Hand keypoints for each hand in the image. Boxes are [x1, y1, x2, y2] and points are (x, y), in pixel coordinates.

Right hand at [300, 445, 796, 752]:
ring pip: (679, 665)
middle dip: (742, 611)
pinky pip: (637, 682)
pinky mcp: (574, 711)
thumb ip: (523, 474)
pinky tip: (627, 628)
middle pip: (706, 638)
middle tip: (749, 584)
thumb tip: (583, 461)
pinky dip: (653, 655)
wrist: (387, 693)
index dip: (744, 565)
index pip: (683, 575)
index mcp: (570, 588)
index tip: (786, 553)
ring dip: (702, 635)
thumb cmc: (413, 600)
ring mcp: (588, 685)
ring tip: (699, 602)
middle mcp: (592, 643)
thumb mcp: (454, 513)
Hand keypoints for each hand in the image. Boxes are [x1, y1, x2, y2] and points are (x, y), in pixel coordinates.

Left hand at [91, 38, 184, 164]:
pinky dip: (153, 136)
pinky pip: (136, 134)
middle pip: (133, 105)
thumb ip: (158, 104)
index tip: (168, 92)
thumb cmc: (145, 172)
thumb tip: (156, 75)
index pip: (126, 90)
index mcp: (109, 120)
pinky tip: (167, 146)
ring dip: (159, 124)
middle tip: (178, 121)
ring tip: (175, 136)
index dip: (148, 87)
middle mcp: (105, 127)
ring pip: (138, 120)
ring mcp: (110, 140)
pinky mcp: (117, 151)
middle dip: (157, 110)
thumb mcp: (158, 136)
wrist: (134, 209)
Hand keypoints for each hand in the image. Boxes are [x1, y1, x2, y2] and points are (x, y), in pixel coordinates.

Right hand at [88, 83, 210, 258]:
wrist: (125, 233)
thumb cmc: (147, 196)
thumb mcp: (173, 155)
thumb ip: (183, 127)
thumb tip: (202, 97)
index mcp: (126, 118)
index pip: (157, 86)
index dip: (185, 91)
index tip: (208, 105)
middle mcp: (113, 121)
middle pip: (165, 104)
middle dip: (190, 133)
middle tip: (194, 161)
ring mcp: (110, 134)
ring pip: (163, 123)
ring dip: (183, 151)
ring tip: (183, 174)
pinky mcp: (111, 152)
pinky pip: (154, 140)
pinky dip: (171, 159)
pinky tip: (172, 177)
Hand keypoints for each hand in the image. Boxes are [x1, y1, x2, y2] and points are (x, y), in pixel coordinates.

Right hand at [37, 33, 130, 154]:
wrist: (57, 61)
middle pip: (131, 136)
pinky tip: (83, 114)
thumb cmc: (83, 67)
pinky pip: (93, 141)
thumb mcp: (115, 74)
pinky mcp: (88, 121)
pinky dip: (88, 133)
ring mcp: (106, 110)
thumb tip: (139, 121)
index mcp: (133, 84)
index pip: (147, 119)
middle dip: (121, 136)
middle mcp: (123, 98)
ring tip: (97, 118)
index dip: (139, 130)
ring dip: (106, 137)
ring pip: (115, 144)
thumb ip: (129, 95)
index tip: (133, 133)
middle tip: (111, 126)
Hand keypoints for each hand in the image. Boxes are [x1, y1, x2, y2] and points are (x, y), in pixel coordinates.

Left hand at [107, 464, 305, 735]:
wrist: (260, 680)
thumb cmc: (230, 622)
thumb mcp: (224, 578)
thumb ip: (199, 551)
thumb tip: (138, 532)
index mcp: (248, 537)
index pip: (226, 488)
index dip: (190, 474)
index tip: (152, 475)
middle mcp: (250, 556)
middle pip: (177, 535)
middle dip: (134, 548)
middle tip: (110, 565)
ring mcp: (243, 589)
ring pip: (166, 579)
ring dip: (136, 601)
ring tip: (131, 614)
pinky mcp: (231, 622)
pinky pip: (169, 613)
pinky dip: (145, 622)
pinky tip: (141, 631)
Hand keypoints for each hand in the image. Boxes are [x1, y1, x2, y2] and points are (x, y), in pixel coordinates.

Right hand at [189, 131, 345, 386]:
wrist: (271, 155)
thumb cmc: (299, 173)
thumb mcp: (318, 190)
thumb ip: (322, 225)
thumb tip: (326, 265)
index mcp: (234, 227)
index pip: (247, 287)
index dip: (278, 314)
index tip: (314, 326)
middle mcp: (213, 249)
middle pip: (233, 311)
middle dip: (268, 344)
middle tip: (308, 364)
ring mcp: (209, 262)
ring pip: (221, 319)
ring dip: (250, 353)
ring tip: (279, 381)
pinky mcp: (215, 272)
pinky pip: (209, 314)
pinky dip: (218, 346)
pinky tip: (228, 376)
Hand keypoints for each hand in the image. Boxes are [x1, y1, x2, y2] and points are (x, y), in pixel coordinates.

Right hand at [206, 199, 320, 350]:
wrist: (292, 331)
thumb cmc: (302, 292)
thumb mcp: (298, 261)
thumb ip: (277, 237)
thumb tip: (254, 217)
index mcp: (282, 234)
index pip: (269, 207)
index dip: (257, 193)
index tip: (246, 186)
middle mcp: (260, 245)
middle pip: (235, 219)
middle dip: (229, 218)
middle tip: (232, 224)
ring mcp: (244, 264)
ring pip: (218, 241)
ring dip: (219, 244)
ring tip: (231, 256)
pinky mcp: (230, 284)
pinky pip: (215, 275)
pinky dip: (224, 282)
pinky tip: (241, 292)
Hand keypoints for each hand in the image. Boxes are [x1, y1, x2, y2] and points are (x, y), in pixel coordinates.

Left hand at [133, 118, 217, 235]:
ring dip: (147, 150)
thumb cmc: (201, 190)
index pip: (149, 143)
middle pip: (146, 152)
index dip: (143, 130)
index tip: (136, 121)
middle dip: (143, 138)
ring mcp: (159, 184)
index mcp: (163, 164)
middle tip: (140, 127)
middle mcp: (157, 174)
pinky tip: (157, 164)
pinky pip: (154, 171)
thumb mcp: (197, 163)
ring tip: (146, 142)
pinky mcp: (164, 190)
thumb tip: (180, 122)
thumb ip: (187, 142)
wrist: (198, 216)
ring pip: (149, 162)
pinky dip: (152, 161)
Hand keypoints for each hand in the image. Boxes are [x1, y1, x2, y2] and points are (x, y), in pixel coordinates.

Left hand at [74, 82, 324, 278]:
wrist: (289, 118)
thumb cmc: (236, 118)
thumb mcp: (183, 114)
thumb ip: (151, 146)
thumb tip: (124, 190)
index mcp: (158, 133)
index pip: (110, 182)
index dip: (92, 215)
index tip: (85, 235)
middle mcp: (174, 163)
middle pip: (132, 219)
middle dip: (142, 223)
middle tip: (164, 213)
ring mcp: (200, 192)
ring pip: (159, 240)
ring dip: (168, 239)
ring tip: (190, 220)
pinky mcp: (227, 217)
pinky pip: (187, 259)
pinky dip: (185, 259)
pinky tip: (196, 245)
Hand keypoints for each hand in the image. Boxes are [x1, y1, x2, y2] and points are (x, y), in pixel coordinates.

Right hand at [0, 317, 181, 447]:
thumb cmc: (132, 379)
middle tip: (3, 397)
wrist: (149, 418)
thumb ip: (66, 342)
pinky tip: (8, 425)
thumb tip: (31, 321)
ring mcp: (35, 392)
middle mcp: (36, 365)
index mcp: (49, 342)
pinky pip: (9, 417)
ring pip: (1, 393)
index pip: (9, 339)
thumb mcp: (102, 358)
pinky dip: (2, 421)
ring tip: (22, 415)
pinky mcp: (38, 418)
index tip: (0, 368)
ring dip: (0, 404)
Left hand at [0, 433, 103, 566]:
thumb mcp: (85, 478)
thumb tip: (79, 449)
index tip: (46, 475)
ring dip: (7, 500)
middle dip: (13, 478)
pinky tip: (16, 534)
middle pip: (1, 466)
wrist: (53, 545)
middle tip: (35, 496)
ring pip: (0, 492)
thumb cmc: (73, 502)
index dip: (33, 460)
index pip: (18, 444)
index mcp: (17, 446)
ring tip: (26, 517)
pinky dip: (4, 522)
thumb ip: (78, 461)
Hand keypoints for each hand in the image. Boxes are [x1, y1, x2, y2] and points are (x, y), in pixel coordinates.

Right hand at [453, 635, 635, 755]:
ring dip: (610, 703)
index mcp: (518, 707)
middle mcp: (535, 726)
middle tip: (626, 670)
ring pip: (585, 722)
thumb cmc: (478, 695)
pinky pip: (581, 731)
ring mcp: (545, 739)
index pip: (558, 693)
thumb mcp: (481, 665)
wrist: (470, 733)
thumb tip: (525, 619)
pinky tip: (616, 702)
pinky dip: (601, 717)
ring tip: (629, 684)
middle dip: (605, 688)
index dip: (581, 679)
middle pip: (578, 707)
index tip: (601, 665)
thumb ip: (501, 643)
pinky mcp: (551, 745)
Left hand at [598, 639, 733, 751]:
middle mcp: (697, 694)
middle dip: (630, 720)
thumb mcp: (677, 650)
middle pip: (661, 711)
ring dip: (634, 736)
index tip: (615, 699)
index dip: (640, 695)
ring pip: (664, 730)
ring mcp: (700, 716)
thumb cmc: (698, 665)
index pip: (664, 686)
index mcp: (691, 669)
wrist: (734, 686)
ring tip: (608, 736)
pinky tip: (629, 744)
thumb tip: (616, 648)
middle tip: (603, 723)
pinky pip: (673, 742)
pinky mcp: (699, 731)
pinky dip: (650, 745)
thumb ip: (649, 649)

• [Problem description]:
Only the lines from the one containing "pinky tip: (629, 744)" through the final line of the records above should be printed, exactly as they stand.

• [Exercise solution]:
pinky tip: (629, 744)
thumb tip: (616, 648)
middle tip: (603, 723)
pinky pip: (673, 742)
pinky mcp: (699, 731)
pinky dip: (650, 745)
thumb ip: (649, 649)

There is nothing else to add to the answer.